A number of reasons have been suggested for the numbers being lower than hoped. A key factor is availability of training for such large numbers in a relatively short time, and there are now concerns that the numbers being trained will soon drop off for financial reasons. The Department of Health's ring-fenced funding for training is due to end in April 2006. The Department is issuing guidance to strategic health authorities about funding for non-medical prescribing training, but no details are currently available.
Other forms of supplying medicines have been developed to enable nurses to supply medications. Supplementary prescribing, for example, involves a partnership between an independent prescriber (a doctor or dentist) and a nurse, midwife or pharmacist to implement a patient-specific clinical management plan.
Following assessment and diagnosis by the independent prescriber, the supplementary prescriber can choose dosage, frequency and products within the specifications of the plan. Patient group directions is a method of enabling nurses to supply and administer medicines to groups of patients with particular conditions, although the method does not constitute prescribing.
There has been some reluctance, however, to adopt supplementary prescribing within primary care. There are certainly benefits, but it also has its limitations.

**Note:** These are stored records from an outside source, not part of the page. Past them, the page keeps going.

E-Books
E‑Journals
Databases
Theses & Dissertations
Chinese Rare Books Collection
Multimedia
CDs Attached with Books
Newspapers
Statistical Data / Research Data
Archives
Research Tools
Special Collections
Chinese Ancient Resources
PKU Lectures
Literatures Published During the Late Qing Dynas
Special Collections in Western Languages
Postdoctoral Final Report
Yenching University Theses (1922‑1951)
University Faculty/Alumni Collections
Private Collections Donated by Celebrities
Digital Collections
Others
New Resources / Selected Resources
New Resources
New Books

Molly Courtenay believes that some practices are put off by the clinical management plan because they think it will be time-consuming to develop, but adds: 'It should not take any longer to develop than usual patient notes - it is simply documenting their care, which is done whether or not the nurse is a supplementary prescriber.'
For independent nurse prescribers, one of the main frustrations has been the limitations of the extended formulary, which does not always meet their patients' needs. It has also led to anomalies in nurses' prescribing powers. For example, while they can prescribe antibiotics for women with urinary tract infections, they cannot currently do so for men.
Linda Nazarko believes these restrictions have put some nurses off becoming prescribers. 'Nurse prescribing developed from a disease and acute care perspective, which is ironic since it is overwhelmingly used in primary care,' she says. 'While extended prescribing and additions to the formulary have opened things up it still doesn't work well for people with more than one condition because it focuses on the condition rather than the patient.'
While some - notably the British Medical Association - may have concerns about enabling nurses to prescribe from the whole BNF, Molly Courtenay believes it is a positive development. She points out that the vast majority of nurse prescribers have over 10 years' experience as well as specialist clinical knowledge, and are well able to take on the responsibility. 'Giving independent nurse prescribers access to the full formulary will not mean they will be prescribing right across it - not even doctors do that,' she says. 'It will iron out any anomalies by enabling nurses to prescribe within their own area of expertise and competencies. I think this will have real benefits for patients, nurses and doctors.'
Anne Baird agrees that competencies are a major issue: 'The whole business of working within your competencies will have to be stressed within training. People will have to be very clear about their own competencies - but I think that's the same for any prescriber, not just nurses.'
Although the system is not perfect, independent evaluation of nurse prescribing has been positive. Latter et al (2005) undertook a national survey of 246 nurse prescribers and 10 in-depth case studies of practices in which nurse prescribers worked. They concluded that nurse prescribing is largely successful in both practice and policy terms (Box 1), and that nurses prescribe appropriately.
Dispensing with the extended formulary and allowing nurses to prescribe as truly autonomous practitioners will enable them to increase the benefits they can offer to their patients and make full use of their knowledge and expertise.